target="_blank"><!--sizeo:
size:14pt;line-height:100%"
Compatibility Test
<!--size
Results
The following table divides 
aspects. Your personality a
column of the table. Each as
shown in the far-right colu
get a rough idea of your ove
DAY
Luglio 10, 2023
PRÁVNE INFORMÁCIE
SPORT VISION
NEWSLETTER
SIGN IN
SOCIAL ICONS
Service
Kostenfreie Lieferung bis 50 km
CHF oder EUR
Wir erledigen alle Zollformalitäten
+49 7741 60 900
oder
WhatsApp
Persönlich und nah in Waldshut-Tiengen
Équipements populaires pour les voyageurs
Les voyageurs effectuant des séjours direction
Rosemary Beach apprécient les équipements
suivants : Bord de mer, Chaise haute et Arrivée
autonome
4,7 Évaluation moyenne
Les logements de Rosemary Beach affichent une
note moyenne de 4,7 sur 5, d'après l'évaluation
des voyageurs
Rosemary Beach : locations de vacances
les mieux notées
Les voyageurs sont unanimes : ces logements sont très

================

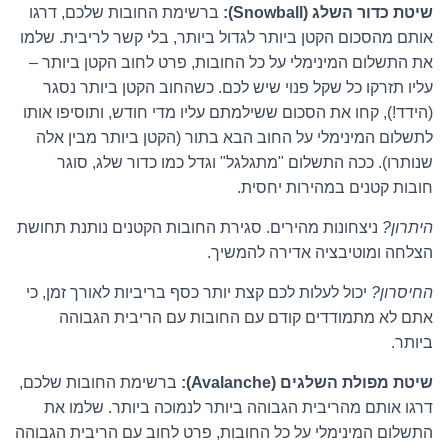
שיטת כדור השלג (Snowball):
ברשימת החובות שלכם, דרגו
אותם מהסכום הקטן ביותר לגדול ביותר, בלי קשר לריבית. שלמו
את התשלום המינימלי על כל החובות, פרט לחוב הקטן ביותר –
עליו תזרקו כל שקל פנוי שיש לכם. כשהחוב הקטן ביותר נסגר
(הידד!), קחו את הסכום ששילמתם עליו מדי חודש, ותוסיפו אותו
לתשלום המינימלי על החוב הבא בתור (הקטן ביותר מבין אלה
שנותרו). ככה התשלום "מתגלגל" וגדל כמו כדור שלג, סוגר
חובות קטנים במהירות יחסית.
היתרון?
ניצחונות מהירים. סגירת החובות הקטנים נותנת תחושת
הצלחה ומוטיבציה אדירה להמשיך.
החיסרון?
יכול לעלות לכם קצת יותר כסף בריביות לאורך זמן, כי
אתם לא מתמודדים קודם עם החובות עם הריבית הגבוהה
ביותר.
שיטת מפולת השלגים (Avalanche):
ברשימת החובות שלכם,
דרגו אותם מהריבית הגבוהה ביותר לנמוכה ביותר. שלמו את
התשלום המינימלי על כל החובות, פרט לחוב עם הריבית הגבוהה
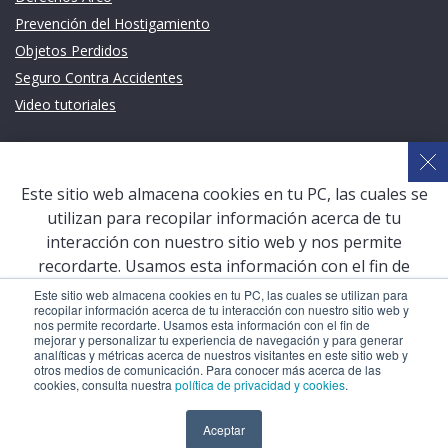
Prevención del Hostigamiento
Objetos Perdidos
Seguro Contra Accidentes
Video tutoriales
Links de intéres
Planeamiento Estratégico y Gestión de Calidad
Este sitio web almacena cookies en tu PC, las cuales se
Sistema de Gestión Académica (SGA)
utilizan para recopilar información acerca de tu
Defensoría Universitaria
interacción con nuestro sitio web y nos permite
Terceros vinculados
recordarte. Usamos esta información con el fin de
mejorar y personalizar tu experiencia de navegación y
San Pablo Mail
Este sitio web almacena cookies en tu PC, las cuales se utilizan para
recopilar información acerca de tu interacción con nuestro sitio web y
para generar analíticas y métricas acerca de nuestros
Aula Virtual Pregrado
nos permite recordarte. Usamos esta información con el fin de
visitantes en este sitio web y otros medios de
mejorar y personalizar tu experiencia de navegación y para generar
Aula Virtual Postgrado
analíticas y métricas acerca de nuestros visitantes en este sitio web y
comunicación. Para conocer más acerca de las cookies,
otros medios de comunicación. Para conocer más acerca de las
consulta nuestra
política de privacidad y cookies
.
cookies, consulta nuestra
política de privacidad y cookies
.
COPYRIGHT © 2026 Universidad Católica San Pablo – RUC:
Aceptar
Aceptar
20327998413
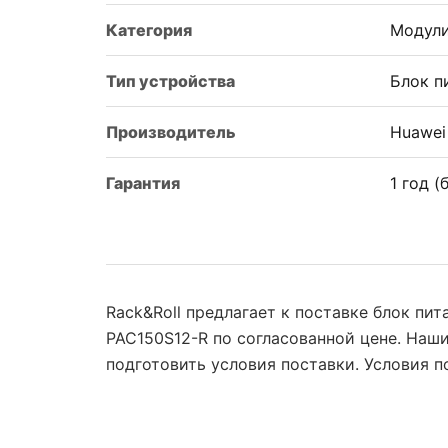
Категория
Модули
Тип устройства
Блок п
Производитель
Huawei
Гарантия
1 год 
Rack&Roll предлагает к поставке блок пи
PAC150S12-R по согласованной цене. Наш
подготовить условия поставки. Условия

================

- _Your objective_: Copy out, word for word, the lines of the second block of rows from the line containing "Prevención del Hostigamiento" up to and including the line containing "utilizan para recopilar".

- _Solved problem_:
Prevención del Hostigamiento
Objetos Perdidos
Seguro Contra Accidentes
Video tutoriales
Links de intéres
Planeamiento Estratégico y Gestión de Calidad
Este sitio web almacena cookies en tu PC, las cuales se
Sistema de Gestión Académica (SGA)
utilizan para recopilar información acerca de tu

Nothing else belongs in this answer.